## [The task]
Using the entries below, transcribe exactly the line containing "hfov_deg: 24.6" and each line that follows it to the end.

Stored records
===============
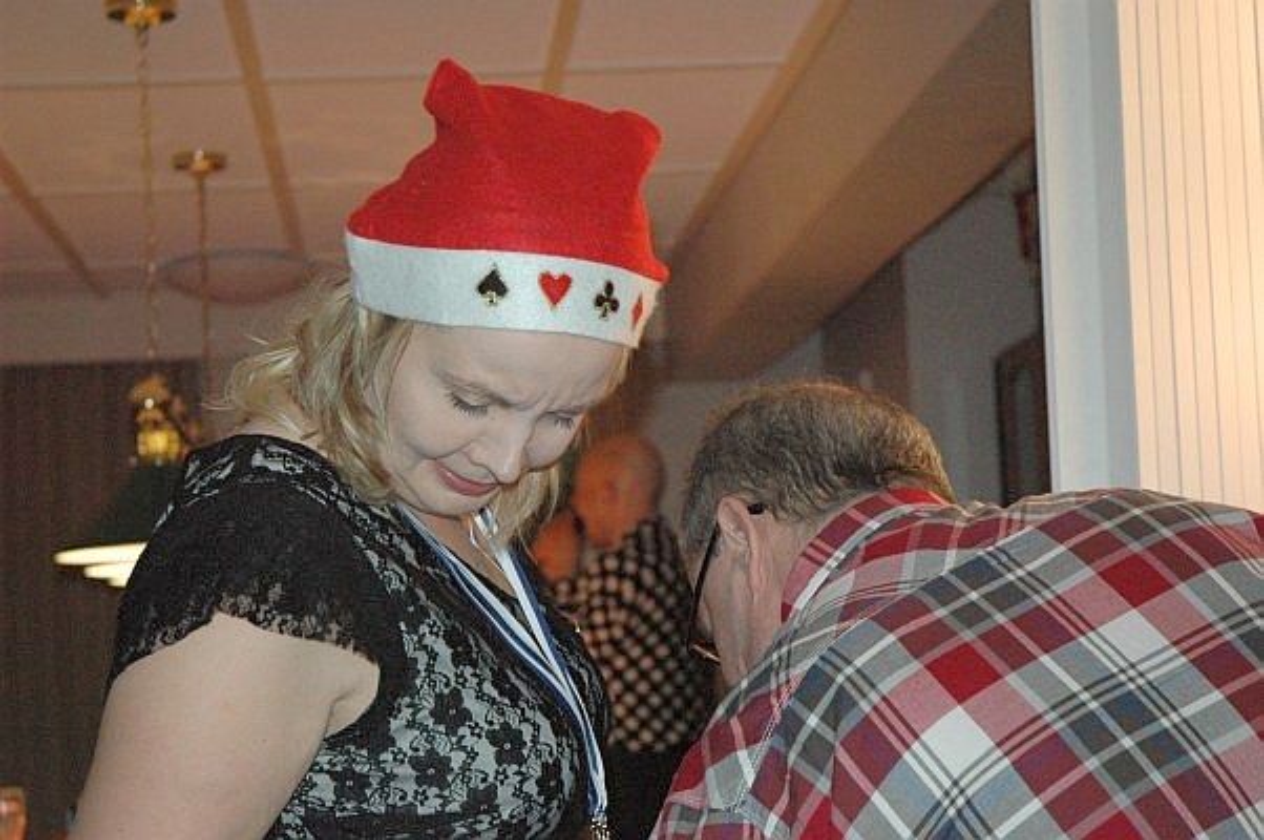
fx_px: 2893
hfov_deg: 24.6
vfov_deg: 16.5
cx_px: 632
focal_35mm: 82
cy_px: 420
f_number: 5
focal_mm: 55
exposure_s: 1/60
===============
## [Task result]
hfov_deg: 24.6
vfov_deg: 16.5
cx_px: 632
focal_35mm: 82
cy_px: 420
f_number: 5
focal_mm: 55
exposure_s: 1/60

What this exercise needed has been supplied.